→ WHAT TO PRODUCE
Your answer should hold only the line containing "оними, няма измислици." and each line that follows it in the listing, copied exactly.

→ SUPPLIED MATERIAL
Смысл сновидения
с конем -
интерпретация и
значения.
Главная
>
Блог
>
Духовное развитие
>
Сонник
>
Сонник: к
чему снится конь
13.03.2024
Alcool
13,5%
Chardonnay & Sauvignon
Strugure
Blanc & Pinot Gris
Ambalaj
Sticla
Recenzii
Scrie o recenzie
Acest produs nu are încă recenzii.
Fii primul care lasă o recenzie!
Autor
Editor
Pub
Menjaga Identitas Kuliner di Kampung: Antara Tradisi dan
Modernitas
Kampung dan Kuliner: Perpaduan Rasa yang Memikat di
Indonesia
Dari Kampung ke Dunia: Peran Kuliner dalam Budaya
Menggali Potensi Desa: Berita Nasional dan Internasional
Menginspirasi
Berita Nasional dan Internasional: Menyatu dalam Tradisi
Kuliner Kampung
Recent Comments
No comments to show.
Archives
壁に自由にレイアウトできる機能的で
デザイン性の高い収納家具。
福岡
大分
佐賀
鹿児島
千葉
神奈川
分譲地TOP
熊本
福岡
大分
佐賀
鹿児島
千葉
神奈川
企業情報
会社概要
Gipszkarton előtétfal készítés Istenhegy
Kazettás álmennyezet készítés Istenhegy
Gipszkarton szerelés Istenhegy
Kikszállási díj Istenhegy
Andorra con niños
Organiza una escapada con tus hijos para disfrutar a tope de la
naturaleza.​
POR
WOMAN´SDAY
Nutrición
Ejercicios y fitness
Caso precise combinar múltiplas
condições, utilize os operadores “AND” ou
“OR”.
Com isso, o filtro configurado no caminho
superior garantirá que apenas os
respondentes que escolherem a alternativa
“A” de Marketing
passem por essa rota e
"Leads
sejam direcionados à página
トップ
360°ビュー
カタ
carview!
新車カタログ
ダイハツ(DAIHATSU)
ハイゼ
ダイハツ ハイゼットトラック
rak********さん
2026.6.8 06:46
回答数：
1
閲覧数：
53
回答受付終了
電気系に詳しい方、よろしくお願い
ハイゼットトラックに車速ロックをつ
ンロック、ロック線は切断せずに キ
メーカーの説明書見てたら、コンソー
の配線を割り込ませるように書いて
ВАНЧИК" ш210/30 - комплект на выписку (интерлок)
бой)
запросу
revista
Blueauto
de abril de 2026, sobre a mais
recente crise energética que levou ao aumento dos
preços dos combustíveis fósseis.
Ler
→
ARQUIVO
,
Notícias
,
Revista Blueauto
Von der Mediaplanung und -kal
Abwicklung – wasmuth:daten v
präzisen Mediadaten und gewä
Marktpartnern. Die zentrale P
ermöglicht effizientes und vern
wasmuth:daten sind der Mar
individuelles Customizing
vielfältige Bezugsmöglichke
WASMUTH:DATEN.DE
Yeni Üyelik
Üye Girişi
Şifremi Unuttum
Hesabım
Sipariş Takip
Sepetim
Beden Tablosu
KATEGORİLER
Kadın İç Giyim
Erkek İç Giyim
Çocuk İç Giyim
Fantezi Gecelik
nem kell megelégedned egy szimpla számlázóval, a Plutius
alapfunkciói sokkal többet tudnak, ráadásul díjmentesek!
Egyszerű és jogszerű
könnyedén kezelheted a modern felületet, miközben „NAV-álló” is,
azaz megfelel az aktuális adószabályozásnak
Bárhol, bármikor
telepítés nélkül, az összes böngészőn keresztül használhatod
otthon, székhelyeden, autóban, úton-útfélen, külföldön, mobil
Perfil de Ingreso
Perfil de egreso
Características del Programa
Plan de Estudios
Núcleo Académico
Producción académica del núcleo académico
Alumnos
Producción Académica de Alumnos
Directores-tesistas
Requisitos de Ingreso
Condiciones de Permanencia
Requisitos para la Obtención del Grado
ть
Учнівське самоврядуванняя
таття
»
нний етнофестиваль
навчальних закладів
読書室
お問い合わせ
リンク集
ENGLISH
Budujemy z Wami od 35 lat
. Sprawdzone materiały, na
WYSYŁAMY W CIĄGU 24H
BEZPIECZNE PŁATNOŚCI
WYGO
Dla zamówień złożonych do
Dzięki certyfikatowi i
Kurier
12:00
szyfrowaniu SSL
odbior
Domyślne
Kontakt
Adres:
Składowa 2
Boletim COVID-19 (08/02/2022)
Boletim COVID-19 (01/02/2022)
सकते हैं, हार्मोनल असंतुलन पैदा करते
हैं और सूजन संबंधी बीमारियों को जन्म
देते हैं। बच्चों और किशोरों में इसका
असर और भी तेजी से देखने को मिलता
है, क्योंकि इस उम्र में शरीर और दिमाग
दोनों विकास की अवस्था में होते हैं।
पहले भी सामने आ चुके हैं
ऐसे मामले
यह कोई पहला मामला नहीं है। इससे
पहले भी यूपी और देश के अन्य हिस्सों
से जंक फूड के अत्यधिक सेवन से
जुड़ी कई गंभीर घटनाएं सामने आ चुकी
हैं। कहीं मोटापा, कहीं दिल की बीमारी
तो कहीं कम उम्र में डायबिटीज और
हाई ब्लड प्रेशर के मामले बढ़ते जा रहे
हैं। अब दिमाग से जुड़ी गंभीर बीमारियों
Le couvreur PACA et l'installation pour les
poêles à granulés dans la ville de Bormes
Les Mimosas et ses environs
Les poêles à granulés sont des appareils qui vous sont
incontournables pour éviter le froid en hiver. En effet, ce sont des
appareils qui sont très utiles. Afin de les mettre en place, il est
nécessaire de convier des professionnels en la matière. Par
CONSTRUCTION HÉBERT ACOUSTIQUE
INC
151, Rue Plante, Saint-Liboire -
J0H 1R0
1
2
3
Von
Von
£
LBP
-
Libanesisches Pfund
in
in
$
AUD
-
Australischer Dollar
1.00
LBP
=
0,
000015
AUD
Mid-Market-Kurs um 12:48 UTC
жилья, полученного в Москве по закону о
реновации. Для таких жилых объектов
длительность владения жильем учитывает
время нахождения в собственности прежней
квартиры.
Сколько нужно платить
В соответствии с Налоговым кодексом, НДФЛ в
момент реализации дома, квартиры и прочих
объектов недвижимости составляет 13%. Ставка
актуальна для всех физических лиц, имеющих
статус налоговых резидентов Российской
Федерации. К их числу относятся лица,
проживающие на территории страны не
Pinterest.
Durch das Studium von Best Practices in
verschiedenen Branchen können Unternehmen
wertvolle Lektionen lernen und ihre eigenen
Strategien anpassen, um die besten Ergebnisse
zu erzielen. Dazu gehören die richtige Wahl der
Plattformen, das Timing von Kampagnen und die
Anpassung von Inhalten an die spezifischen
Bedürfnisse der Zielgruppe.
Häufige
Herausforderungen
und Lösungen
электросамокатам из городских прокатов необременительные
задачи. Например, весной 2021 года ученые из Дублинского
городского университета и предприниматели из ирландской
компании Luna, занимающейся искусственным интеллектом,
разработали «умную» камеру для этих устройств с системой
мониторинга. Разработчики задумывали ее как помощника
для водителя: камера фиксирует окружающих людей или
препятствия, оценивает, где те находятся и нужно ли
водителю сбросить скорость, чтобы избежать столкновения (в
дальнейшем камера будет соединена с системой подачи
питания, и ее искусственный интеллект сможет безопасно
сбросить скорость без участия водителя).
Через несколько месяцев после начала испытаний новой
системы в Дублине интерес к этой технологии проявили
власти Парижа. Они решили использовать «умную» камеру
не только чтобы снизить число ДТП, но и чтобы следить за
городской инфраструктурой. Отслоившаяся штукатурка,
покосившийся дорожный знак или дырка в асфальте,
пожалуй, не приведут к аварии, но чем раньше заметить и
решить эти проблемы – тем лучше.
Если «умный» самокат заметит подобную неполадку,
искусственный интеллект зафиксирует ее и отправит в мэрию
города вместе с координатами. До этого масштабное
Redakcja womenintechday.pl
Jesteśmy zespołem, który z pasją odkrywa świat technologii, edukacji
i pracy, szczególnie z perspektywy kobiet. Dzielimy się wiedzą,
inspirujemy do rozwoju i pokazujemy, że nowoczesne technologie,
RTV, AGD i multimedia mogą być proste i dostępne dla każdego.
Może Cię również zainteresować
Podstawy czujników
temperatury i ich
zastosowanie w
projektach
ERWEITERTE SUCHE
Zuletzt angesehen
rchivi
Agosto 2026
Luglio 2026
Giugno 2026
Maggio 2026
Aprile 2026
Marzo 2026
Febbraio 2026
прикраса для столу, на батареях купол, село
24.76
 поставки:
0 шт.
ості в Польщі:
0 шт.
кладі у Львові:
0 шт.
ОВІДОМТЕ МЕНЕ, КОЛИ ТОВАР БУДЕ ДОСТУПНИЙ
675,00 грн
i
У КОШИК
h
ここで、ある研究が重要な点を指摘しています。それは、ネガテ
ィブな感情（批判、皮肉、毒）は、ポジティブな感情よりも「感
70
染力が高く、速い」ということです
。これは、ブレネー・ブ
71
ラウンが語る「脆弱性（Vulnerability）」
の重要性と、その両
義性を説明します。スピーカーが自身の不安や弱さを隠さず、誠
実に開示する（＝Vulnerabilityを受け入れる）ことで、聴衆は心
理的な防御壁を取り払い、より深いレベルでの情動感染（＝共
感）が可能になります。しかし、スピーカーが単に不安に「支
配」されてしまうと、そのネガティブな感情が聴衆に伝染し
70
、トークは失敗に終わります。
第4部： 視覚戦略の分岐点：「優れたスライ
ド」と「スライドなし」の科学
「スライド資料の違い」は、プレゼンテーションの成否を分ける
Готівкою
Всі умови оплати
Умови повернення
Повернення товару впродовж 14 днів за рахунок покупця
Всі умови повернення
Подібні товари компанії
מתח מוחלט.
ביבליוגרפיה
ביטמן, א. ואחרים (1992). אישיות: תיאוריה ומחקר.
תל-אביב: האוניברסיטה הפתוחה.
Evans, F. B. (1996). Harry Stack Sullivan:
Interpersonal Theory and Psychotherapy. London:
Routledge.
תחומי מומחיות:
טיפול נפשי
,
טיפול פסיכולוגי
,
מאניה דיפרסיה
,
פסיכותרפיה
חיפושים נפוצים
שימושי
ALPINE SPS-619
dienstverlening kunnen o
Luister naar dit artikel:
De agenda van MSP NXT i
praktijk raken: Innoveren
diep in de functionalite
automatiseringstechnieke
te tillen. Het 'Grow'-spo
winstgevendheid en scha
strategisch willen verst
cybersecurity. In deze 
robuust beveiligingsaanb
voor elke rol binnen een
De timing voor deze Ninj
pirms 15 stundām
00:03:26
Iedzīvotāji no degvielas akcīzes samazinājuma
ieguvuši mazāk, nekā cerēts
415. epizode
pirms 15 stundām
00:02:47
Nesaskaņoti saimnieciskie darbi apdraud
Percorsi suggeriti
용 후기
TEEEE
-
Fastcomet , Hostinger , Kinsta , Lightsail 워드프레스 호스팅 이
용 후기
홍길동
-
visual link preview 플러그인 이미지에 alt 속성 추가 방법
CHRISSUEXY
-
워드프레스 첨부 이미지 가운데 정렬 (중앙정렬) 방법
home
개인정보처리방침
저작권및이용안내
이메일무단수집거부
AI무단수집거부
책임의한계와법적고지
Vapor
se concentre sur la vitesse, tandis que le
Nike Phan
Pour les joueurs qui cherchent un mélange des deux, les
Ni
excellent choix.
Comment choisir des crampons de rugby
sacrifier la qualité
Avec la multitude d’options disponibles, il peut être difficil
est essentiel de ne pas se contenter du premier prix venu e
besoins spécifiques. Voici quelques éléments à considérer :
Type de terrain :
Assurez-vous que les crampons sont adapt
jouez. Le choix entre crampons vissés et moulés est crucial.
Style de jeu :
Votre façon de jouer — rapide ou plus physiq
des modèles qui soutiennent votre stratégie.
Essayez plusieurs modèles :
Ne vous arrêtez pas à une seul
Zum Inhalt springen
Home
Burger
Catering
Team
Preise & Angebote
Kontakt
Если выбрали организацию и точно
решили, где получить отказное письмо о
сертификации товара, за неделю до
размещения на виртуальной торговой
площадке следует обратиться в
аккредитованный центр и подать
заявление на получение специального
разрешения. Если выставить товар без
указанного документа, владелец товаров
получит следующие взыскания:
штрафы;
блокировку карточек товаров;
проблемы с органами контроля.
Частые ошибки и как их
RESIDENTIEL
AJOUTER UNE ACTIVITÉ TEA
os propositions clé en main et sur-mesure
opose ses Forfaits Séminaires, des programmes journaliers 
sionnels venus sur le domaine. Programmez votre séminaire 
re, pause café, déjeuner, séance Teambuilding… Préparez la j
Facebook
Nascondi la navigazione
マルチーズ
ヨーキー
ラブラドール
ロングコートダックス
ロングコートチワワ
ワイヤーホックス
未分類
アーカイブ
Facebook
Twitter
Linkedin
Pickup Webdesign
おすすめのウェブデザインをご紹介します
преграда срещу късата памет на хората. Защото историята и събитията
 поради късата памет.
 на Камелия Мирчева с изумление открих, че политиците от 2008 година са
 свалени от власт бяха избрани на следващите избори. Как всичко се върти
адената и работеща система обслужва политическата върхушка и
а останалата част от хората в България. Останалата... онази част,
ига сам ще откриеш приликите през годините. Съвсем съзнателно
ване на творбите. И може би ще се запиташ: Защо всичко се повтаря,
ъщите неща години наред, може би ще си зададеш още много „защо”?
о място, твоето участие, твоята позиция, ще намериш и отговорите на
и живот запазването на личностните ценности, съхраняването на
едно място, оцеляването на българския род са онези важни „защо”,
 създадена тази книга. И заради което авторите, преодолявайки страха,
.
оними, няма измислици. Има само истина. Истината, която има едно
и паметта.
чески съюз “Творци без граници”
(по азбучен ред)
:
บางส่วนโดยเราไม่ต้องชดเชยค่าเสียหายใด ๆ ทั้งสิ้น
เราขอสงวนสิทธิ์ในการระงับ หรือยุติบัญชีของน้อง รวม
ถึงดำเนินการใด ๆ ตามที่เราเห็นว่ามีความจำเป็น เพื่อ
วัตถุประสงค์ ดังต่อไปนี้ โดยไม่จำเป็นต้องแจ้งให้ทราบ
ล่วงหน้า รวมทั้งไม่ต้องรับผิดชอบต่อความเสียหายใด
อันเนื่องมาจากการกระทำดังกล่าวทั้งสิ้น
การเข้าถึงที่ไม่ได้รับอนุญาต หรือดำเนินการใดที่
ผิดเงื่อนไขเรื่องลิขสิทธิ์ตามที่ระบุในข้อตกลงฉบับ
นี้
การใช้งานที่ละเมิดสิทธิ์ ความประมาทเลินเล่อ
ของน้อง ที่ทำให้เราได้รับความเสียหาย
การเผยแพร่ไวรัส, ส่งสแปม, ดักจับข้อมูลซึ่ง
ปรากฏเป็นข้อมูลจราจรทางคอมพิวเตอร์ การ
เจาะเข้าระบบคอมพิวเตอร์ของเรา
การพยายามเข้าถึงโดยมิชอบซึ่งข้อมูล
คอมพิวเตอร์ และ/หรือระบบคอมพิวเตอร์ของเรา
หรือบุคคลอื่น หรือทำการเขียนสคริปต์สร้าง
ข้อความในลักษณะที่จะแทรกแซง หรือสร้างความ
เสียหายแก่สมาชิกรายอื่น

→ FINISHED TASK
оними, няма измислици. Има само истина. Истината, която има едно
и паметта.
чески съюз “Творци без граници”
(по азбучен ред)
:
บางส่วนโดยเราไม่ต้องชดเชยค่าเสียหายใด ๆ ทั้งสิ้น
เราขอสงวนสิทธิ์ในการระงับ หรือยุติบัญชีของน้อง รวม
ถึงดำเนินการใด ๆ ตามที่เราเห็นว่ามีความจำเป็น เพื่อ
วัตถุประสงค์ ดังต่อไปนี้ โดยไม่จำเป็นต้องแจ้งให้ทราบ
ล่วงหน้า รวมทั้งไม่ต้องรับผิดชอบต่อความเสียหายใด
อันเนื่องมาจากการกระทำดังกล่าวทั้งสิ้น
การเข้าถึงที่ไม่ได้รับอนุญาต หรือดำเนินการใดที่
ผิดเงื่อนไขเรื่องลิขสิทธิ์ตามที่ระบุในข้อตกลงฉบับ
นี้
การใช้งานที่ละเมิดสิทธิ์ ความประมาทเลินเล่อ
ของน้อง ที่ทำให้เราได้รับความเสียหาย
การเผยแพร่ไวรัส, ส่งสแปม, ดักจับข้อมูลซึ่ง
ปรากฏเป็นข้อมูลจราจรทางคอมพิวเตอร์ การ
เจาะเข้าระบบคอมพิวเตอร์ของเรา
การพยายามเข้าถึงโดยมิชอบซึ่งข้อมูล
คอมพิวเตอร์ และ/หรือระบบคอมพิวเตอร์ของเรา
หรือบุคคลอื่น หรือทำการเขียนสคริปต์สร้าง
ข้อความในลักษณะที่จะแทรกแซง หรือสร้างความ
เสียหายแก่สมาชิกรายอื่น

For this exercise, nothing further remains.